In the above analysis, I have found that there is significant derogatory information in the possession of DOE/XXXXX which provided a sufficient basis for invoking the criterion in 10 C.F.R. § 710.8(j). In particular, I have found that the individual is a user of alcohol habitually to excess and there is no evidence of rehabilitation, nor even an acknowledgement from the individual that rehabilitation is necessary. The habitual use of alcohol to excess is a security concern because it can contribute to irresponsible behavior and alter a person's behavior to such an extent that the person may be incapable of adequately protecting classified information. An individual may reveal classified information to uncleared individuals while under the influence of alcohol and may not even be aware of committing a security violation. Although the individual in this case has an outstanding work record, his job performance, by itself, is not sufficient to mitigate the security concerns raised by his use of alcohol habitually to excess. Cf. Personnel Security Hearing, VSO-0005, 24 DOE ¶ 82,753 at 85,530 (1995). Even alcohol abuse that occurs after working hours presents an enhanced risk that classified material could be revealed or mishandled. See Cole v. Young, 351 U.S. 536, 550 n. 13 (1956). I must therefore conclude that the individual has failed to mitigate the security concerns in this case and that continuing his access authorization would pose an unacceptable risk. Personnel Security Hearing, VSO-18, 25 DOE ¶ 82,758 (1995); Personnel Security Hearing, VSO-16, 25 DOE ¶ 82,757 (1995).

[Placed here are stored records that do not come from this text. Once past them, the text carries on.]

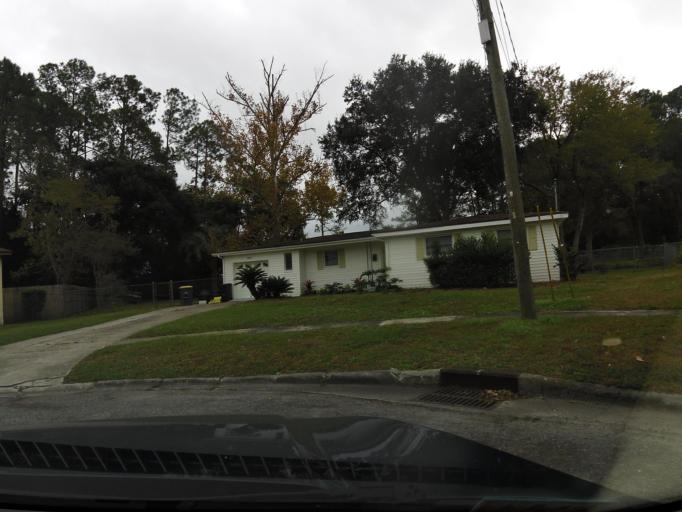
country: US
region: Florida
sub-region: Duval County
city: Jacksonville
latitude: 30.2742
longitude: -81.5992
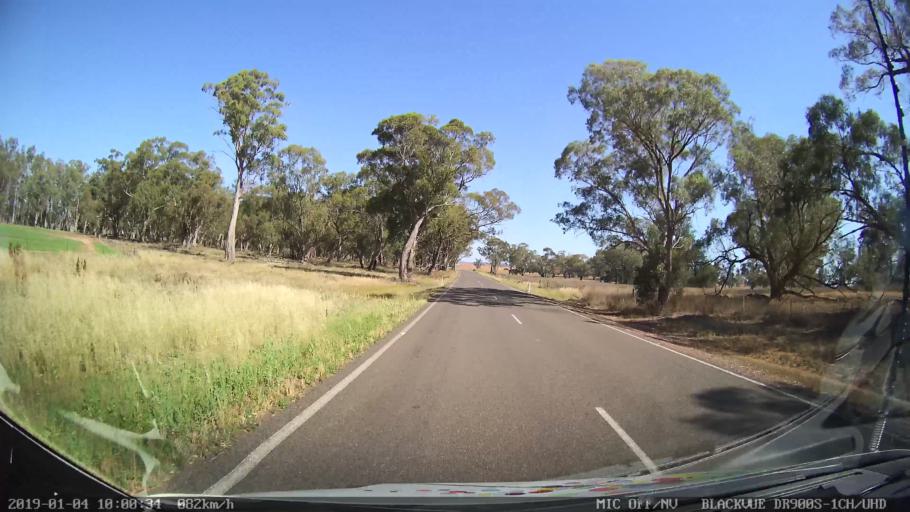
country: AU
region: New South Wales
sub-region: Cabonne
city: Canowindra
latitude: -33.4962
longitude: 148.3781
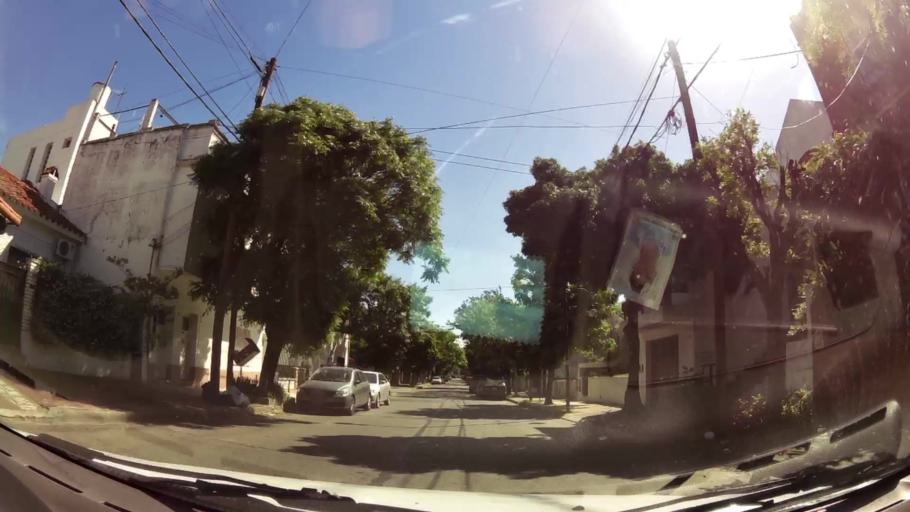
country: AR
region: Buenos Aires
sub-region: Partido de San Isidro
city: San Isidro
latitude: -34.4553
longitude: -58.5332
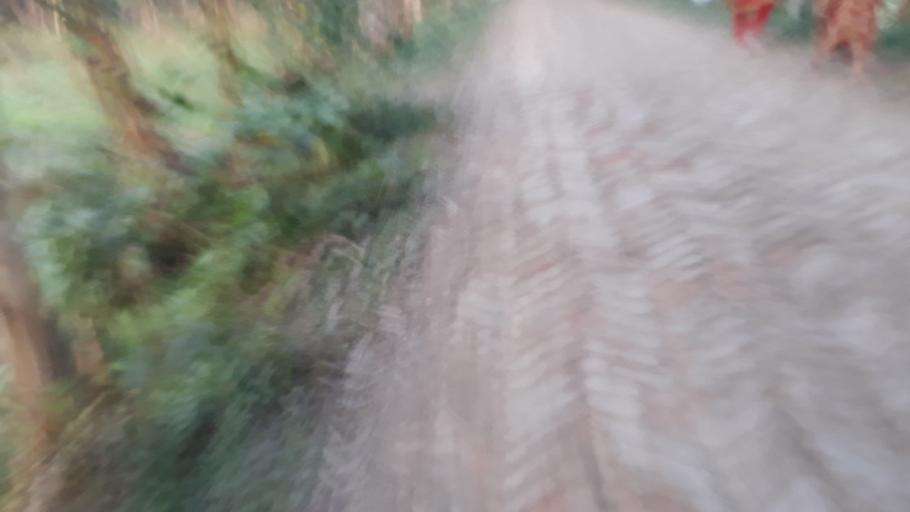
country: BD
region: Khulna
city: Kaliganj
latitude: 23.3579
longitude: 88.9113
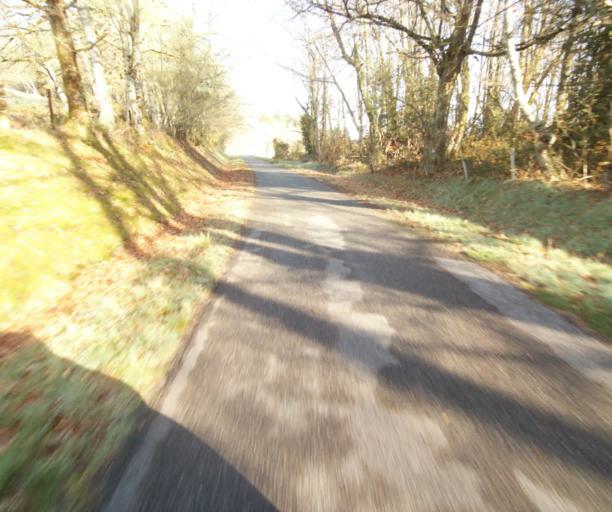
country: FR
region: Limousin
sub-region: Departement de la Correze
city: Correze
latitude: 45.2908
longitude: 1.8590
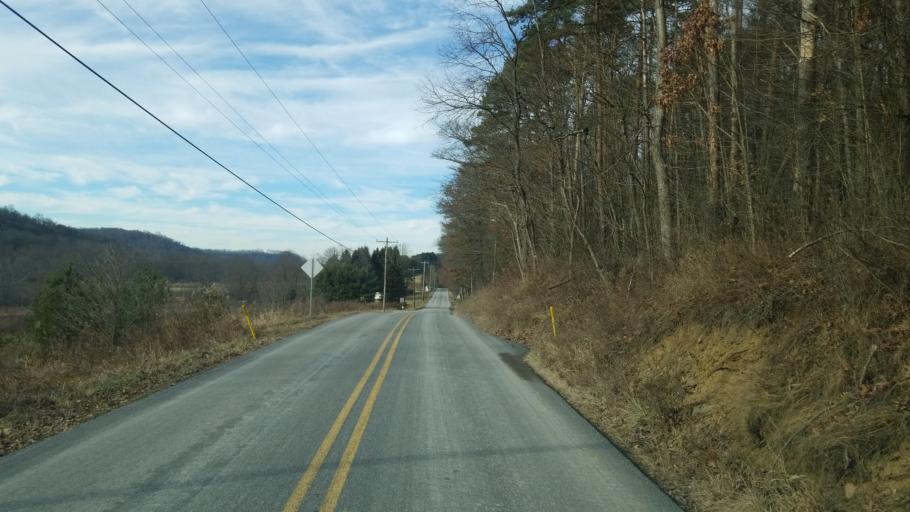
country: US
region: Pennsylvania
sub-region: Jefferson County
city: Punxsutawney
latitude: 40.8457
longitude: -79.1395
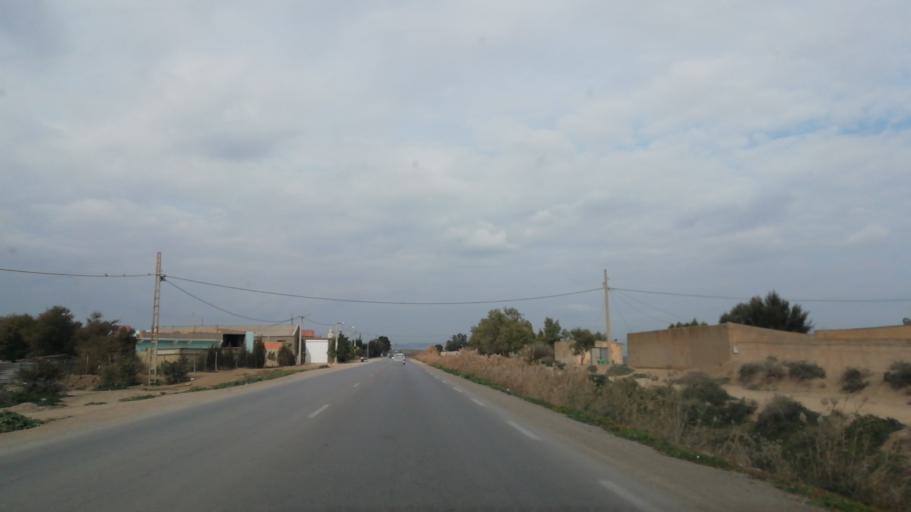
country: DZ
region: Mostaganem
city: Mostaganem
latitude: 35.6957
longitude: 0.0556
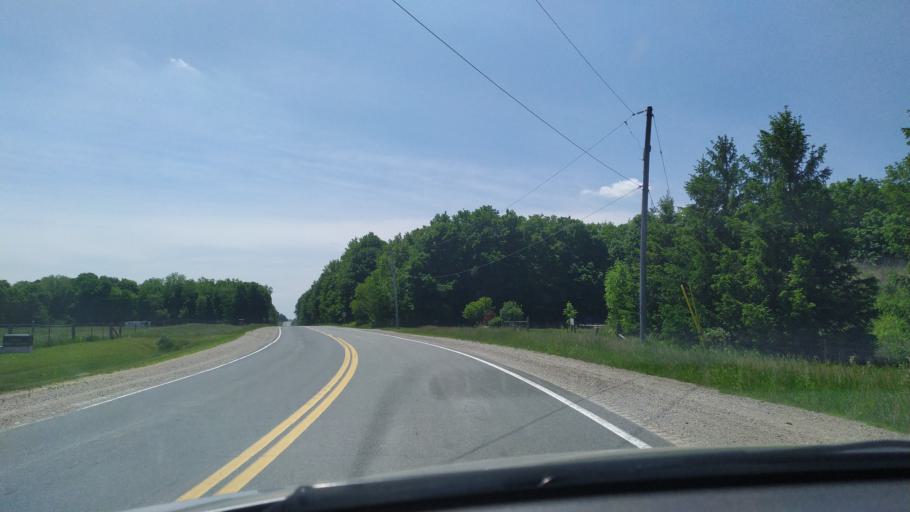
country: CA
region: Ontario
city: Ingersoll
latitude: 43.0478
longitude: -80.9819
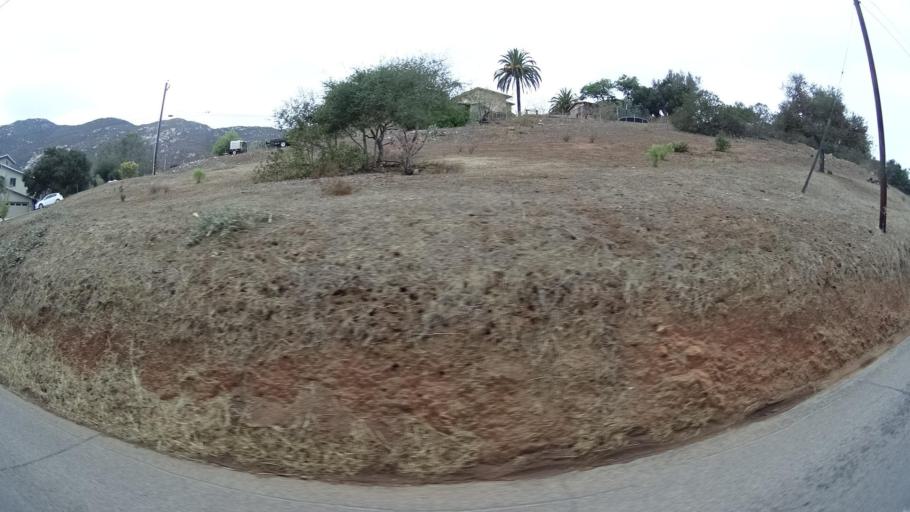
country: US
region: California
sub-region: San Diego County
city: Escondido
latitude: 33.0788
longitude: -117.1156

In view of the criteria set forth in 10 C.F.R. Part 710 and the record before me, I am unable to find that restoring the individual's access authorization would not endanger the common defense and security and would be clearly consistent with the national interest. Accordingly, it is my opinion that the individual's access authorization should not be restored.

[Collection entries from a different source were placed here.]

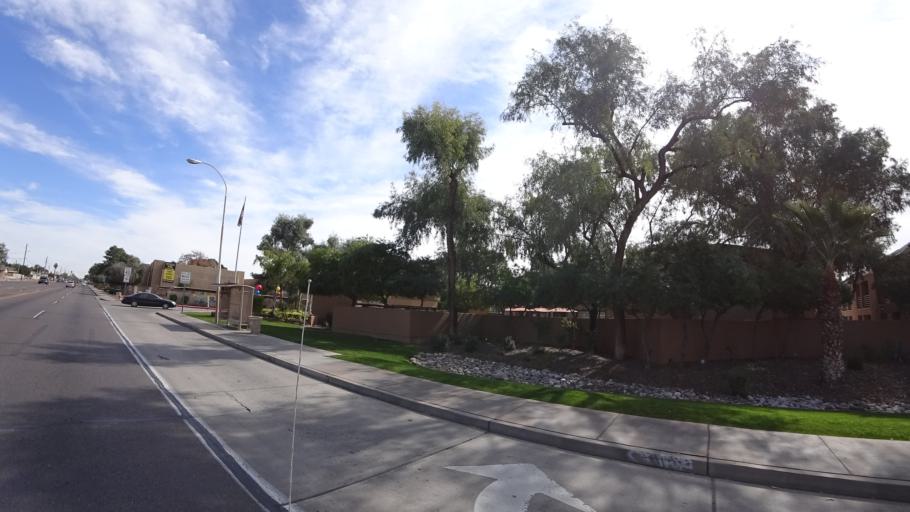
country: US
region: Arizona
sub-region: Maricopa County
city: Glendale
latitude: 33.4804
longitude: -112.1947
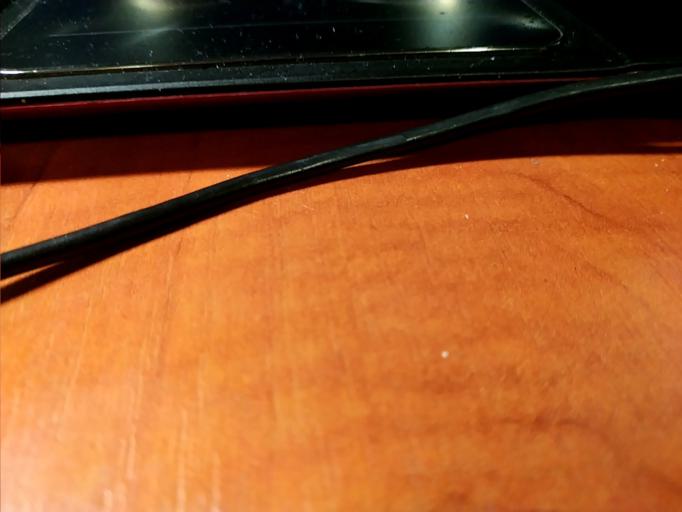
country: RU
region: Tverskaya
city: Tver
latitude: 56.8180
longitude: 35.9848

Either the Office of Security Affairs or the individual may file a request for review of the Hearing Officer's Opinion within 30 calendar days of receipt of the Opinion. 10 C.F.R. § 710.28(a). Any such request must be filed with the Director, Office of Hearings and Appeals, 1000 Independence Ave., S.W., Washington, D.C. 20585, and served on the other party. The party seeking review of the Opinion must file a statement identifying the issues on which it wishes the OHA Director to focus. This statement must be filed within 15 calendar days after the party files its request for review. The party seeking review must serve a copy of its statement on the other party, who may file a response within 20 days of receipt of the statement. 10 C.F.R. § 710.28(b).
Richard W. Dugan
Hearing Officer
Office of Hearings and Appeals
<1>/ An access authorization is an administrative determination that an individual is eligible for access to classified matter or special nuclear material. 10 C.F.R. § 710.5.

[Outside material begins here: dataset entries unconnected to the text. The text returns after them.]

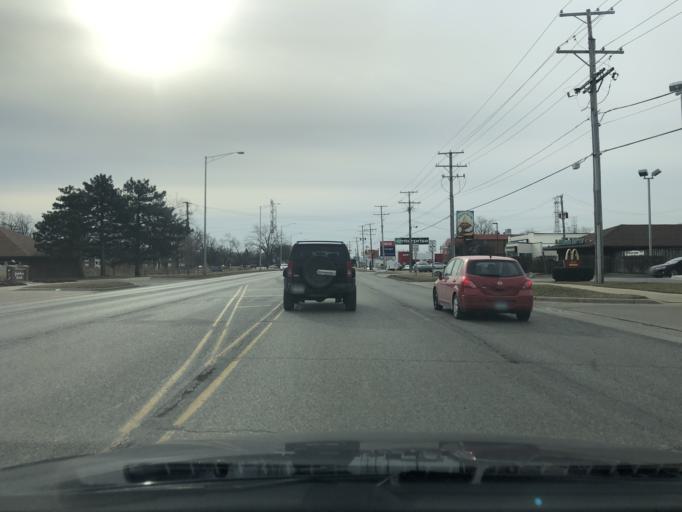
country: US
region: Illinois
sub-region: DuPage County
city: Bensenville
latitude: 41.9282
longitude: -87.9399
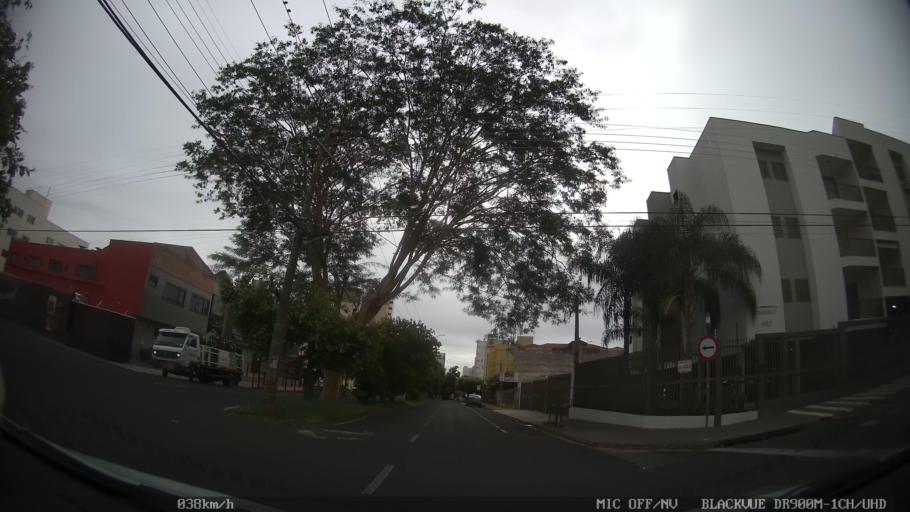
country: BR
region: Sao Paulo
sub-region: Sao Jose Do Rio Preto
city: Sao Jose do Rio Preto
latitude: -20.8333
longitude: -49.3882
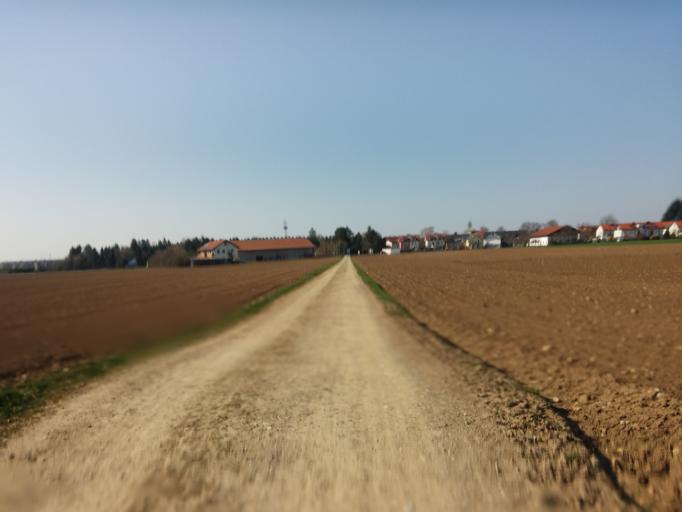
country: DE
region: Bavaria
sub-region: Upper Bavaria
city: Haar
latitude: 48.1260
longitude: 11.7199
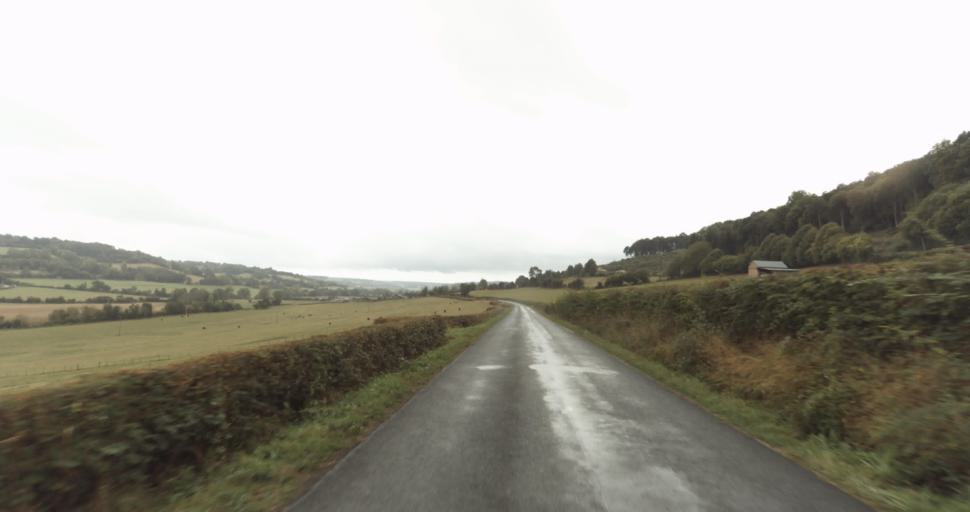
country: FR
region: Lower Normandy
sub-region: Departement de l'Orne
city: Vimoutiers
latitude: 48.9032
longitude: 0.2081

<2>/ The exhibits are cited herein as Ex., and the transcript of the hearing is cited as Tr.
<3>/ According to the individual, beer is the only alcoholic beverage he drinks. Tr. at 19.
<4>/ The Security Specialist testified that her office does not have its own definition of the term "habitually to excess," and relies entirely on the opinion of competent medical authority to make that diagnosis. Tr. at 103.